An efflux transporter PbrA and a phosphatase PbrB cooperate in a lead-resistance mechanism in bacteria Original paper

What was studied?

This study focused on the lead resistance mechanisms in Cupriavidus metallidurans CH34, particularly exploring the role of two key components: the PbrA efflux transporter and the PbrB phosphatase. The research examined how these proteins work in tandem to mitigate the toxic effects of lead (Pb²⁺) by effluxing the metal and sequestering it as a less toxic phosphate salt. The study investigated the metal specificity of the PbrA transporter and the enzymatic activity of PbrB, using genetically modified strains of C. metallidurans to analyze their responses to lead, zinc, and cadmium exposure. Through functional assays and complementation tests, the study aimed to elucidate the molecular mechanism of lead detoxification involving PbrA and PbrB and to identify how these proteins collaborate in conferring resistance.

Who was studied?

The study focused on Cupriavidus metallidurans CH34, a bacterium known for its ability to resist a range of heavy metals, including lead. Specifically, the pbrABCD operon was examined, which encodes proteins involved in lead resistance, including PbrA (a P1B-type ATPase) and PbrB (a C55-PP phosphatase). These genes were expressed in C. metallidurans DN440, a strain genetically modified to lack certain metal resistance genes, allowing the researchers to assess how the pbr operon conferred resistance to lead, zinc, and cadmium. Additionally, the study used Escherichia coli strains for complementary experiments involving PbrBC and phosphatase activity.
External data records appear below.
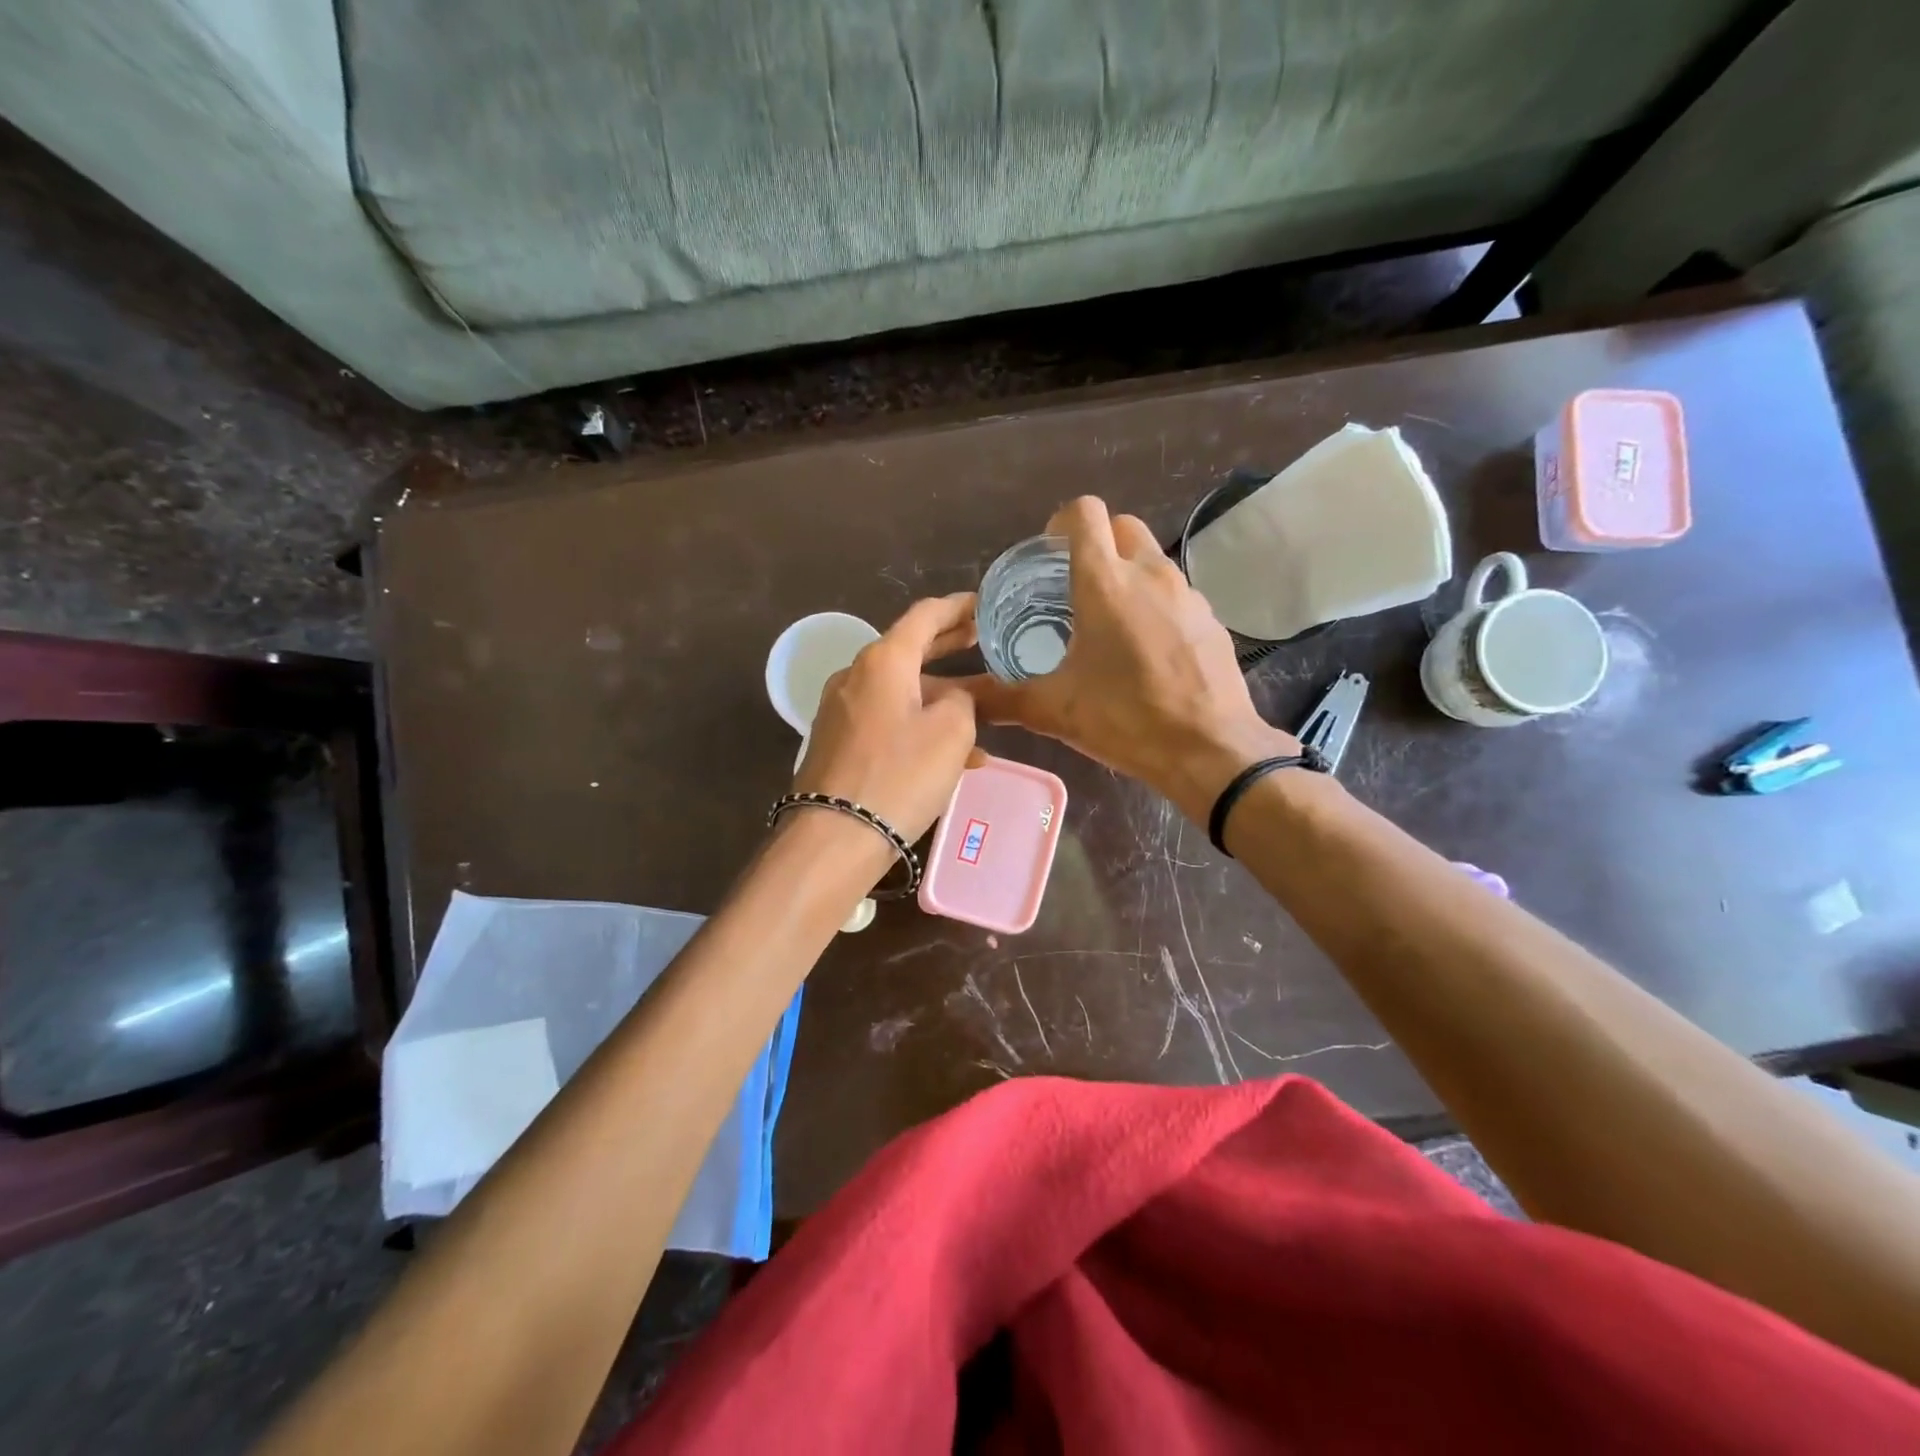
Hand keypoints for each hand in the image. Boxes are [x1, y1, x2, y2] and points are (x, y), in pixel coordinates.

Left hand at [794, 593, 980, 842]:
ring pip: (901, 691)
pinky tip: (951, 755)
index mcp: (882, 660)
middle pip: (910, 650)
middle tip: (984, 641)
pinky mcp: (838, 741)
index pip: (925, 615)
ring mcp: (842, 710)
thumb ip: (963, 700)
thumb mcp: (951, 732)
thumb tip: (952, 699)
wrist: (835, 836)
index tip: (984, 604)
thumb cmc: (899, 775)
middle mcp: (856, 675)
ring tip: (983, 713)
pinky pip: (887, 720)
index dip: (958, 607)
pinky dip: (919, 725)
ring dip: (940, 696)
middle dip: (949, 646)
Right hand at [963, 497, 1296, 817]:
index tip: (1048, 555)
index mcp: (1105, 583)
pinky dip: (1154, 602)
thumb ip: (1000, 698)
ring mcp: (1186, 593)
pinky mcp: (1210, 617)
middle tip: (1073, 585)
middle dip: (1095, 543)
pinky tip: (1145, 648)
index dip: (1061, 523)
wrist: (1210, 750)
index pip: (1084, 513)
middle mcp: (1149, 574)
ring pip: (1150, 558)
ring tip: (1107, 621)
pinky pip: (1174, 591)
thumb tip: (959, 699)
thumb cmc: (1127, 719)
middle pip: (1121, 526)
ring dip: (1126, 572)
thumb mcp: (1054, 710)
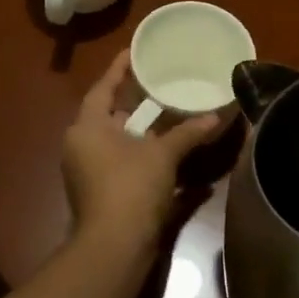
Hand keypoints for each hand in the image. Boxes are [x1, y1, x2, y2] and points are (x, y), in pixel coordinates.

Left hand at [62, 49, 223, 256]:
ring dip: (141, 128)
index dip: (119, 68)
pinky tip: (170, 148)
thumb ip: (187, 133)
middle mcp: (82, 146)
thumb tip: (215, 116)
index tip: (134, 50)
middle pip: (109, 114)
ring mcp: (90, 171)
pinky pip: (123, 161)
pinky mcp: (102, 192)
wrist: (115, 247)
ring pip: (117, 140)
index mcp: (87, 128)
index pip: (102, 88)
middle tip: (158, 80)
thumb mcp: (162, 155)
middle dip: (133, 99)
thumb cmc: (131, 188)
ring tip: (168, 109)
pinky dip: (144, 152)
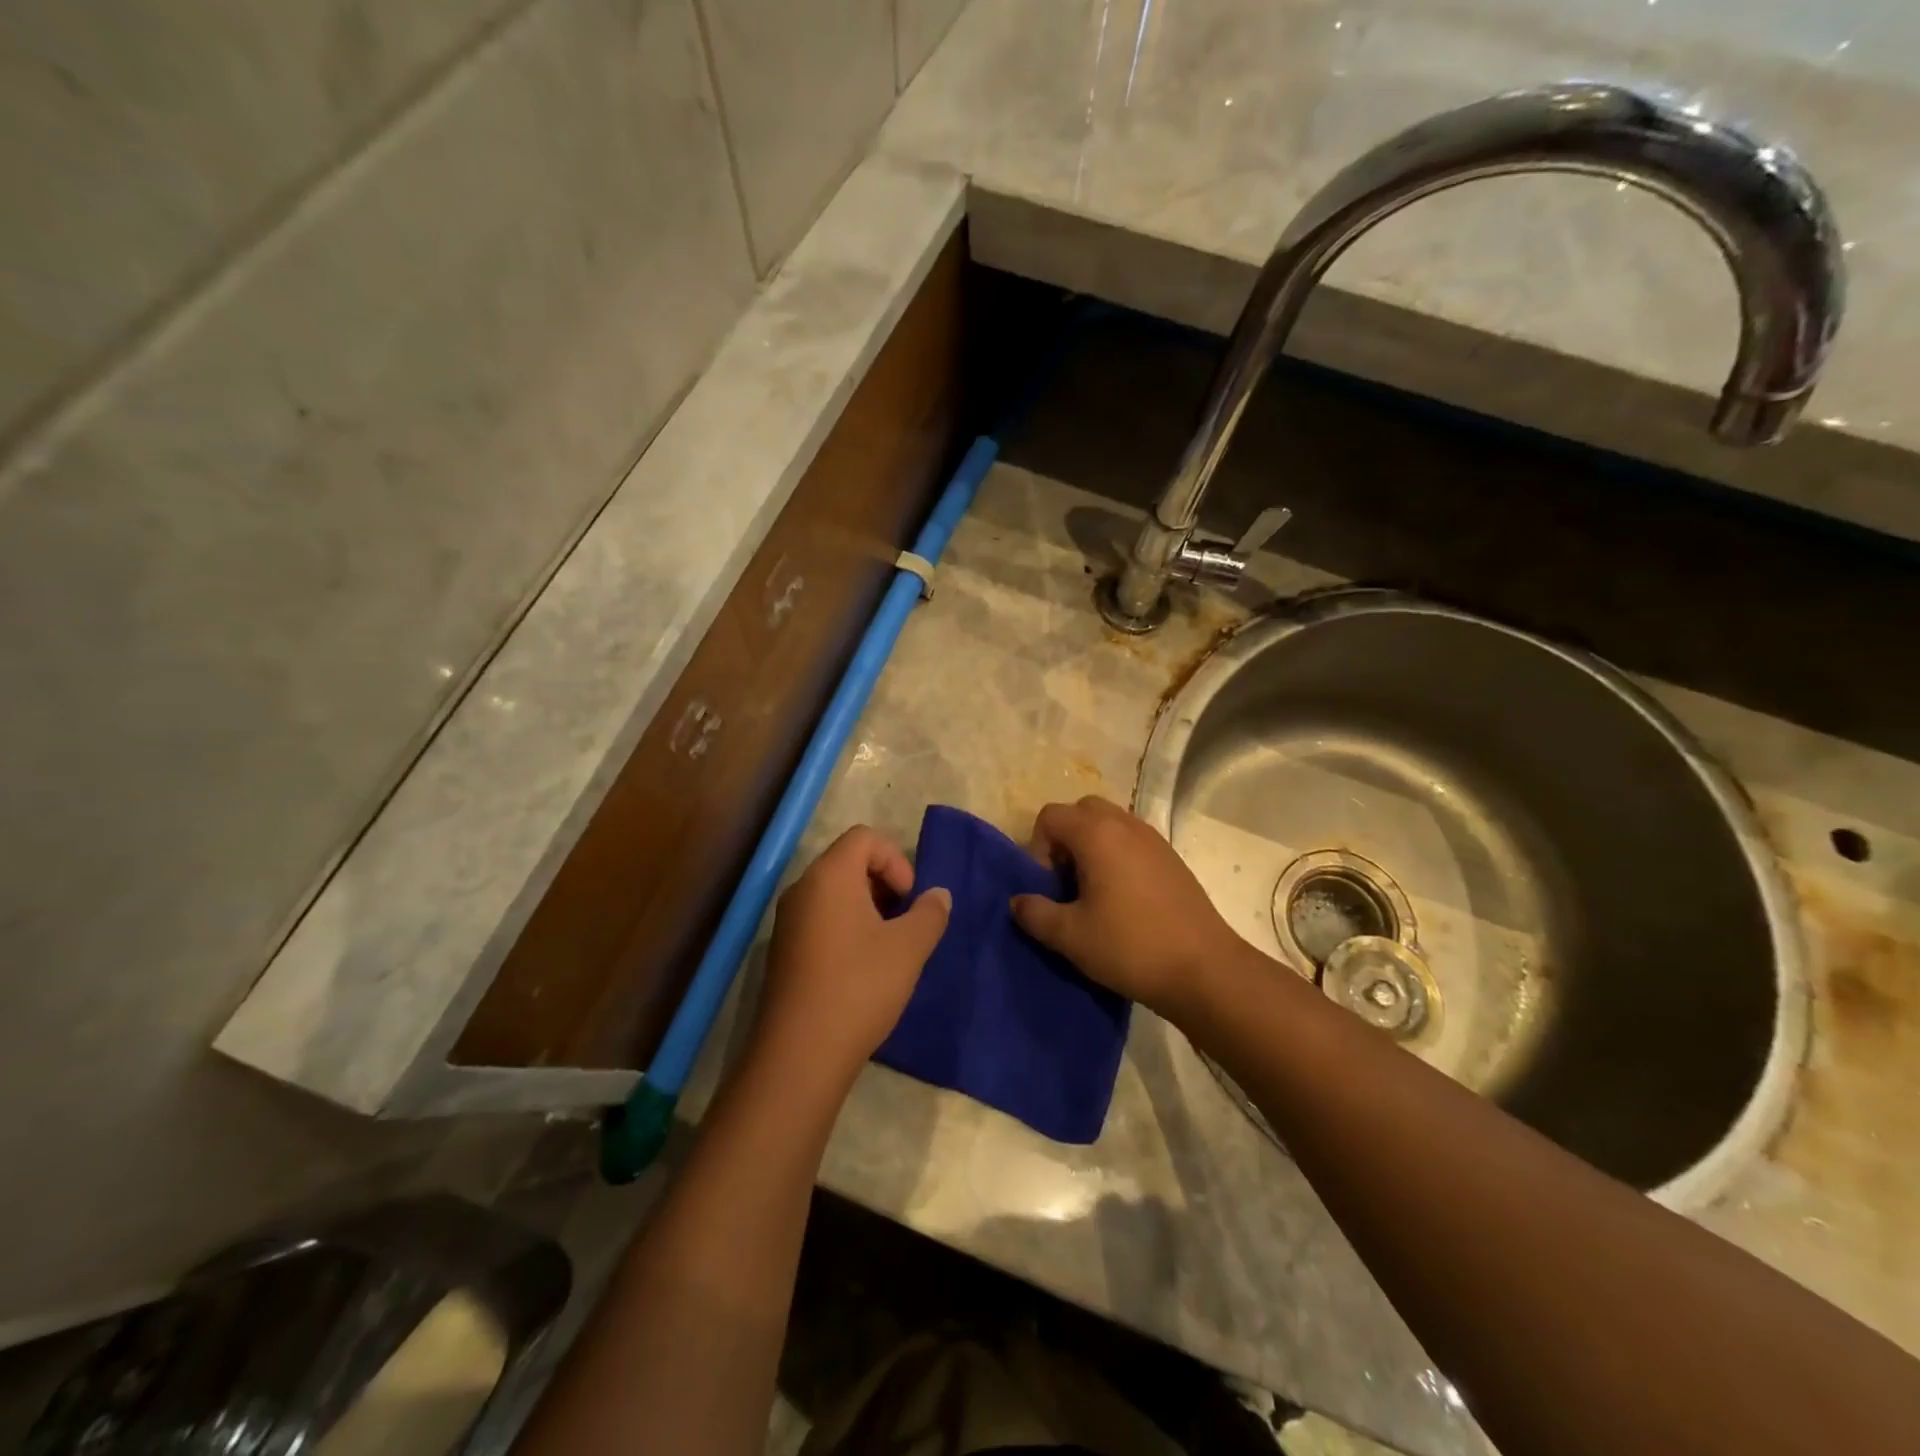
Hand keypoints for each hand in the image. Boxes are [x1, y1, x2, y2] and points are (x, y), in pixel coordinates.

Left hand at [753, 826, 949, 1089]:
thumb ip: (929, 913)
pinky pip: (820, 918)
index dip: (896, 860)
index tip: (909, 900)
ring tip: (888, 946)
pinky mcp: (783, 950)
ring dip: (867, 907)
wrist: (801, 1053)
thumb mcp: (909, 948)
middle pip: (847, 861)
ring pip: (834, 892)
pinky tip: (863, 967)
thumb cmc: (860, 986)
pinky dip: (846, 927)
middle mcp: (802, 889)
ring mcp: (787, 921)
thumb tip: (938, 895)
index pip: (864, 837)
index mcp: (829, 876)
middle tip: (903, 921)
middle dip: (883, 883)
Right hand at [1011, 796, 1238, 1019]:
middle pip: (1082, 810)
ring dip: (1092, 847)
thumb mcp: (1071, 937)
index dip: (1038, 848)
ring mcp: (1153, 839)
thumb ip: (1035, 914)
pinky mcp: (1172, 858)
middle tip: (1067, 882)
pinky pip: (1133, 840)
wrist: (1205, 970)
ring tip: (1094, 893)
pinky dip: (1118, 856)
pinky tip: (1123, 900)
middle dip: (1065, 839)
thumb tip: (1018, 901)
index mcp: (1097, 834)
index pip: (1051, 816)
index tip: (1048, 886)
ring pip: (1110, 823)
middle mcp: (1126, 825)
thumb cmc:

These bacterial strains were carefully selected to examine the efficiency of the resistance mechanisms when exposed to various metal ions, with specific attention paid to the interaction between PbrA and PbrB.

Most important findings

The research found that PbrA, a P1B-type ATPase, was involved in the efflux of not only lead (Pb²⁺) but also zinc (Zn²⁺) and cadmium (Cd²⁺), suggesting a broader role for PbrA in heavy metal transport. However, the co-expression of PbrA and PbrB resulted in a specific increase in lead resistance, demonstrating that while PbrA exported multiple metals, lead sequestration via PbrB was crucial for enhanced resistance. PbrB was identified as a C55-PP phosphatase, and its ability to sequester lead as a phosphate salt was central to the mechanism. When expressed in conjunction with PbrA, PbrB helped precipitate lead, reducing its bioavailability and preventing further toxicity. Interestingly, expression of PbrA alone did not confer significant resistance to lead, while PbrB alone also failed to provide effective detoxification, underscoring the necessity of both proteins for efficient lead resistance. The study also highlighted that the PbrBC fusion protein could function independently of PbrC, further supporting the idea that PbrB alone is sufficient for lead detoxification.

Key implications

The findings have significant implications for understanding metal resistance mechanisms in bacteria, particularly in environments contaminated with heavy metals like lead. The cooperation between PbrA and PbrB provides a model for how bacteria might detoxify and handle toxic metals, which could inform strategies for bioremediation. The discovery that PbrB functions as a C55-PP phosphatase and is involved in lead sequestration offers new insights into bacterial adaptation to metal stress, especially regarding lead. These findings could have applications in designing microbial systems to reduce environmental lead contamination or to study the microbial resistance mechanisms that could be leveraged in clinical settings, where lead toxicity is a concern. Moreover, the broader applicability of PbrA and PbrB to other heavy metals suggests that these proteins could be targets for engineering bacteria with enhanced resistance to a range of contaminants. The study also emphasizes the importance of cooperative systems in bacterial resistance, where efflux pumps and enzymatic sequestration mechanisms work together to minimize metal toxicity.